Conference Theory of mind and language: experimental data and clinical applications
Theory of mind is the ability to form representations of other people’s mental states and to use these representations to understand, predict and judge their statements and behaviours (Baron-Cohen, Leslie, & Frith, 1985; Premack & Woodruff, 1978). Study of this ability has become a major focus for cognitive sciences in the last twenty years, showing that this ability plays a fundamental role for social interactions. While loads of researches (particularly in pathology and in development) give support to a relationship between theory of mind and language, the role of this cognitive ability in meaning construction is still under debate.

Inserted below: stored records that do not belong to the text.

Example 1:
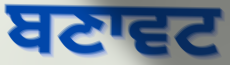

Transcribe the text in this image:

ਬਣਾਵਟ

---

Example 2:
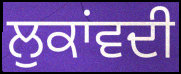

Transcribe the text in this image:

ਲੁਕਾਂਵਦੀ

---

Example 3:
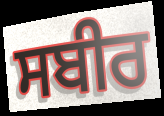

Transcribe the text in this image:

ਸਬੀਰ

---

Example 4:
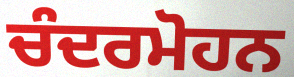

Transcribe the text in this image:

ਚੰਦਰਮੋਹਨ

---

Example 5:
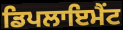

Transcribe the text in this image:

ਡਿਪਲਾਇਮੈਂਟ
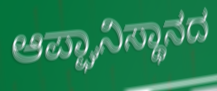
ಆಪ್ಘಾನಿಸ್ಥಾನದ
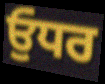
ਓੁਧਰ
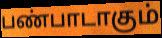
பண்பாடாகும்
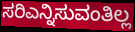
ಸರಿಎನ್ನಿಸುವಂತಿಲ್ಲ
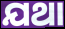
ଯଥା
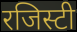
रजिस्टी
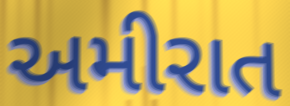
અમીરાત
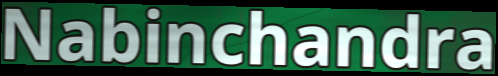
Nabinchandra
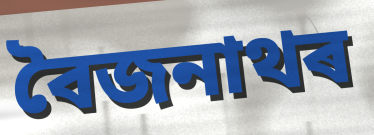
বৈজনাথৰ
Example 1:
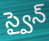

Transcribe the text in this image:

స్వైన్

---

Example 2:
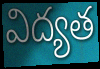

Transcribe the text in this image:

విద్యత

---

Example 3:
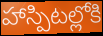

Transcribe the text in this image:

హాస్పిటల్లోకి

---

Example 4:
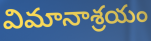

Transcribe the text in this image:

విమానాశ్రయం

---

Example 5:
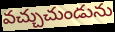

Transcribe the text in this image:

వచ్చుచుండును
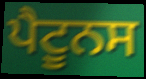
ਪੈਟੂਨਸ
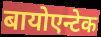
बायोएन्टेक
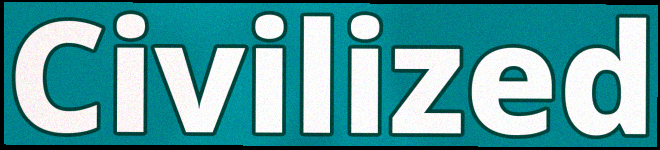
Civilized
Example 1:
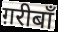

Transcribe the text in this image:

ग़रीबाँ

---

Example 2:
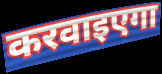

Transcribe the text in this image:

करवाइएगा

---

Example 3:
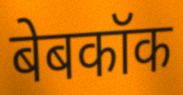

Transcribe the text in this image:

बेबकॉक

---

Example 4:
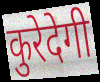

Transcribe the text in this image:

कुरेदेगी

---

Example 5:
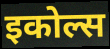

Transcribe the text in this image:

इकोल्स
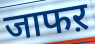
जाफऱ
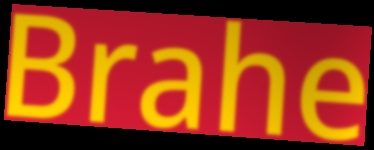
Brahe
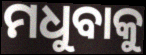
ମଧୁବାକୁ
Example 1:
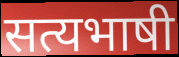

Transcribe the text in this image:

सत्यभाषी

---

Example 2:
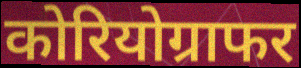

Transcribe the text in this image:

कोरियोग्राफर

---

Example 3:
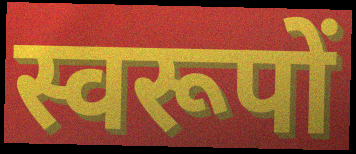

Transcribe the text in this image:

स्वरूपों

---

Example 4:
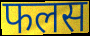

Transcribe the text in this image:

फलस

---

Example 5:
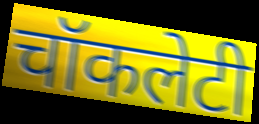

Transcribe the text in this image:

चॉकलेटी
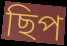
ছিপ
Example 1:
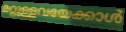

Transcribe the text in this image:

മറ്റുള്ളവയേക്കാൾ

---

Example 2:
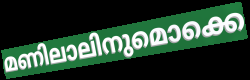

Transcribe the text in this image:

മണിലാലിനുമൊക്കെ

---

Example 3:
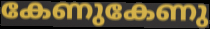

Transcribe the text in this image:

കേണുകേണു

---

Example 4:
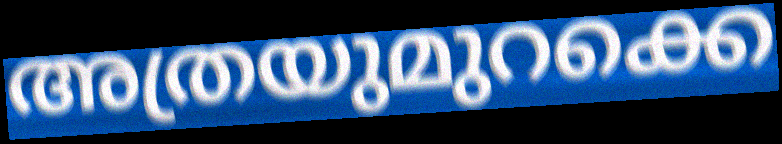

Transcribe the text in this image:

അത്രയുമുറക്കെ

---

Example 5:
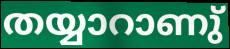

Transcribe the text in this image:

തയ്യാറാണു്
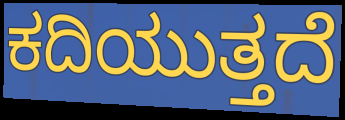
ಕದಿಯುತ್ತದೆ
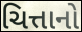
ચિત્તાનો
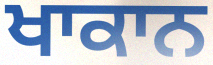
ਖਾਕਾਨ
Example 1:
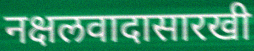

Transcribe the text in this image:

नक्षलवादासारखी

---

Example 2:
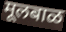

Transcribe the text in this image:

मूलबाळ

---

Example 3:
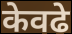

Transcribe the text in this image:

केवढे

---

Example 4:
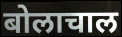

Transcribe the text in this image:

बोलाचाल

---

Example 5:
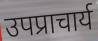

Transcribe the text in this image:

उपप्राचार्य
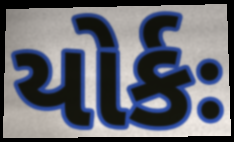
યોર્કઃ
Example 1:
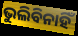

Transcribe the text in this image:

ଭୁଲିବିନାହିଁ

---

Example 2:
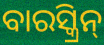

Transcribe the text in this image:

ବାରସ୍କ୍ରିନ୍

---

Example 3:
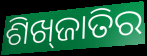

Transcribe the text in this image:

ଶିଖ୍‌ଜାତିର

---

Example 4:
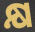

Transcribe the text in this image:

Is theory of mind conveyed by language (e.g. reference marker, prosody, gestures) during social interaction? Does theory of mind play a role in meaning construction? Do speakers take the perspective of the listener to explain or understand meaning? If it is the case, do linguistic forms such as reference markers or intonation contours signal how the speaker takes the listener’s perspective into account? And how do the listeners use this linguistic information to interpret the speaker’s mental states?
The aim of this conference will be to present and discuss experimental data dealing with the relationship between theory of mind and language in different population (e.g. development, healthy people, pathology). Our main goal will be to bring together researchers from different backgrounds (cognitive sciences, experimental psychology, neuropsychology, psycholinguistics, phonetics/phonology, and pragmatics) with a view to improve our understanding of how language can convey theory of mind during social interactions.